Finite element analysis of dynamic progressive failure of carbon fiber composite laminates under low velocity impact

Abstract

The purpose of this paper is to explore the effects of different failure criteria including Puck, Hashin and Chang–Chang criteria on the dynamic progressive failure properties of carbon fiber composite laminates. First, a unified theoretical framework on the intralaminar damage and interlaminar delamination of composites based on the variational form of the initial value problem with an interface discontinuity is presented. Second, a parametric modeling plug-in for impact analysis of laminates is established using ABAQUS–PYTHON scripting language.

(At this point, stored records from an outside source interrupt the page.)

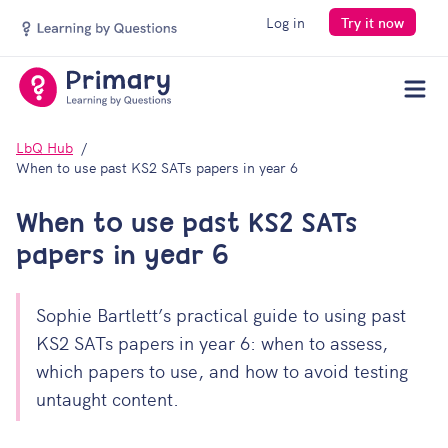
Log in
Try it now
Men
LbQ Hub
When to use past KS2 SATs papers in year 6
When to use past KS2 SATs
papers in year 6
Sophie Bartlett’s practical guide to using past
KS2 SATs papers in year 6: when to assess,
which papers to use, and how to avoid testing
Your download should open automatically, but if not,
untaught content.
you can
open the file manually
. Be sure to join our
mailing list for more insightful content.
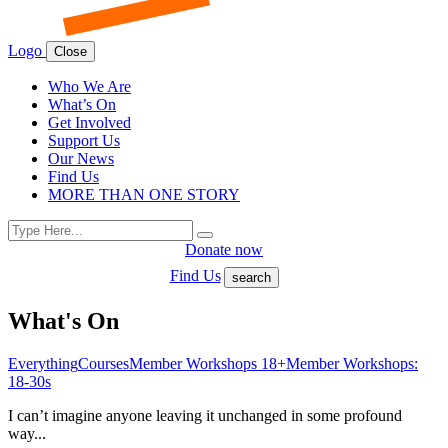
Logo
Close
Who We Are
What’s On
Get Involved
Support Us
Our News
Find Us
MORE THAN ONE STORY
Search
Search
for:
Donate now
Find Us
search
What's On
Everything
Courses
Member Workshops 18+
Member Workshops:
18-30s
I can’t imagine anyone leaving it unchanged in some profound
way...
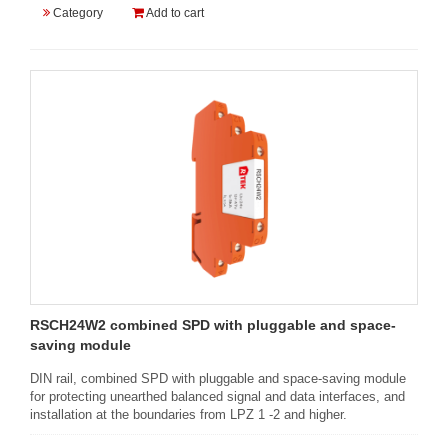
Category
Add to cart
RSCH24W2 combined SPD with pluggable and space-
saving module
DIN rail, combined SPD with pluggable and space-saving module
for protecting unearthed balanced signal and data interfaces, and
installation at the boundaries from LPZ 1 -2 and higher.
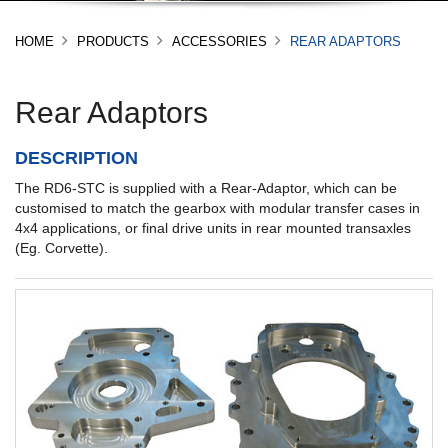
HOME
PRODUCTS
ACCESSORIES
REAR ADAPTORS
Rear Adaptors
DESCRIPTION
The RD6-STC is supplied with a Rear-Adaptor, which can be
customised to match the gearbox with modular transfer cases in
4x4 applications, or final drive units in rear mounted transaxles
(Eg. Corvette).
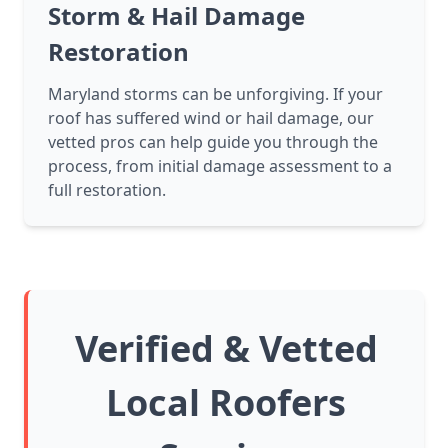
Storm & Hail Damage
Restoration
Maryland storms can be unforgiving. If your
roof has suffered wind or hail damage, our
vetted pros can help guide you through the
process, from initial damage assessment to a
full restoration.
Verified & Vetted
Local Roofers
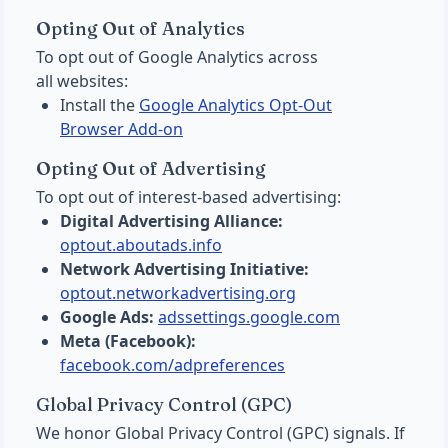
Opting Out of Analytics
To opt out of Google Analytics across
all websites:
Install the
Google Analytics Opt-Out
Browser Add-on
Opting Out of Advertising
To opt out of interest-based advertising:
Digital Advertising Alliance:
optout.aboutads.info
Network Advertising Initiative:
optout.networkadvertising.org
Google Ads:
adssettings.google.com
Meta (Facebook):
facebook.com/adpreferences
Global Privacy Control (GPC)
We honor Global Privacy Control (GPC) signals. If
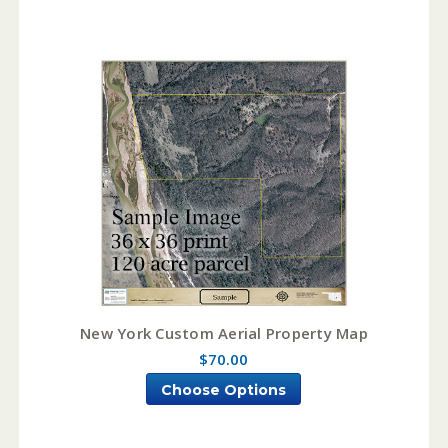
New York Custom Aerial Property Map
$70.00
Choose Options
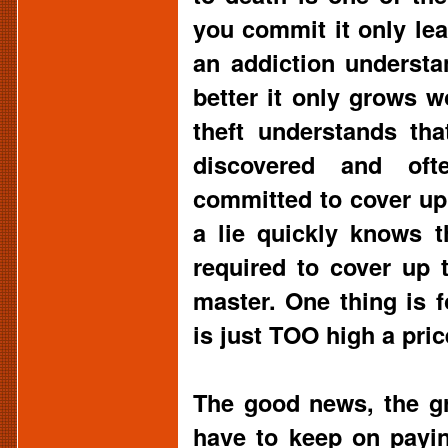
you commit it only l
an addiction understa
better it only grows 
theft understands th
discovered and ofte
committed to cover up 
a lie quickly knows t
required to cover up t
master. One thing is f
is just TOO high a pric
The good news, the gr
have to keep on payin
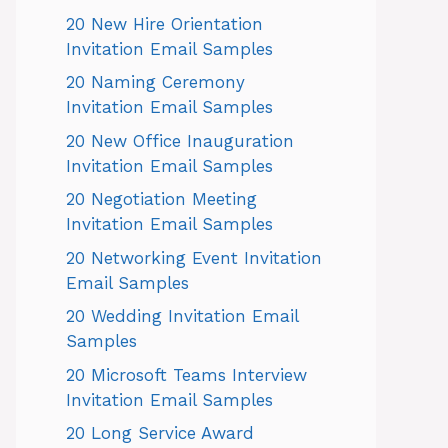
20 New Hire Orientation
Invitation Email Samples
20 Naming Ceremony
Invitation Email Samples
20 New Office Inauguration
Invitation Email Samples
20 Negotiation Meeting
Invitation Email Samples
20 Networking Event Invitation
Email Samples
20 Wedding Invitation Email
Samples
20 Microsoft Teams Interview
Invitation Email Samples
20 Long Service Award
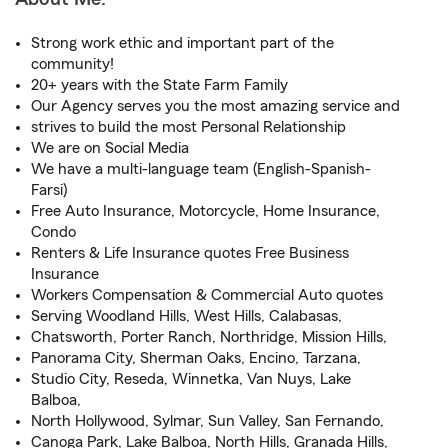
Strong work ethic and important part of the
community!
20+ years with the State Farm Family
Our Agency serves you the most amazing service and
strives to build the most Personal Relationship
We are on Social Media
We have a multi-language team (English-Spanish-
Farsi)
Free Auto Insurance, Motorcycle, Home Insurance,
Condo
Renters & Life Insurance quotes Free Business
Insurance
Workers Compensation & Commercial Auto quotes
Serving Woodland Hills, West Hills, Calabasas,
Chatsworth, Porter Ranch, Northridge, Mission Hills,
Panorama City, Sherman Oaks, Encino, Tarzana,
Studio City, Reseda, Winnetka, Van Nuys, Lake
Balboa,
North Hollywood, Sylmar, Sun Valley, San Fernando,
Canoga Park, Lake Balboa, North Hills, Granada Hills,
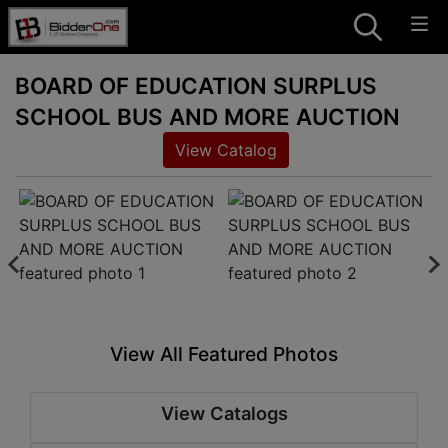
BOARD OF EDUCATION SURPLUS
SCHOOL BUS AND MORE AUCTION
View Catalog
View All Featured Photos
View Catalogs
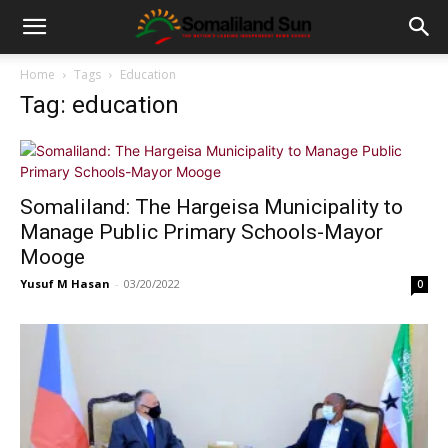
Home
Tags
Education
Tag: education
Somaliland: The Hargeisa Municipality to
Manage Public Primary Schools-Mayor
Mooge
Yusuf M Hasan
-
03/20/2022
0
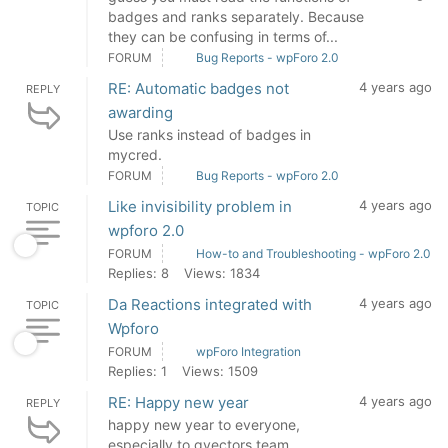
badges and ranks separately. Because
they can be confusing in terms of...
FORUM
Bug Reports - wpForo 2.0
RE: Automatic badges not
4 years ago
REPLY
awarding
Use ranks instead of badges in
mycred.
FORUM
Bug Reports - wpForo 2.0
Like invisibility problem in
4 years ago
TOPIC
wpforo 2.0
FORUM
How-to and Troubleshooting - wpForo 2.0
Replies: 8
Views: 1834
Da Reactions integrated with
4 years ago
TOPIC
Wpforo
FORUM
wpForo Integration
Replies: 1
Views: 1509
RE: Happy new year
4 years ago
REPLY
happy new year to everyone,
especially to gvectors team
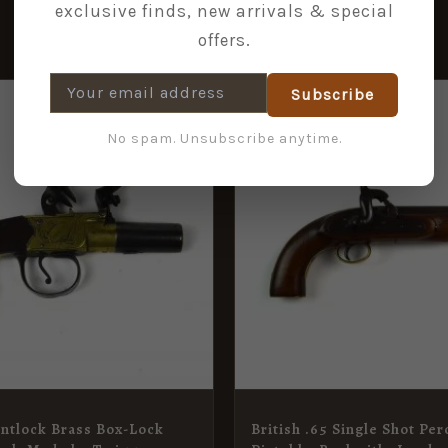
exclusive finds, new arrivals & special
offers.
Subscribe
No spam. Unsubscribe anytime.
intlock Brass Box-Lock
British .65 Single Shot Pe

Third, the intralaminar damage models using three failure criteria are implemented by the explicit finite element subroutine ABAQUS–VUMAT and the delamination is simulated by the bilinear cohesive model in ABAQUS. Finally, numerical analysis is performed on carbon fiber composite specimens with different materials, layups and impact energies to study the impact force–time/displacement curves and the dissipated energy as well as the damage evolution behaviors of the matrix and delamination interface. Results show that the impact responses and energy dissipation using three criteria are basically consistent except some difference in damage features for matrix cracking and delamination. This research provides a fundamental support for appropriate selection and use of different failure criteria in order to achieve high-efficiency and high-fidelity simulation in the impact analysis.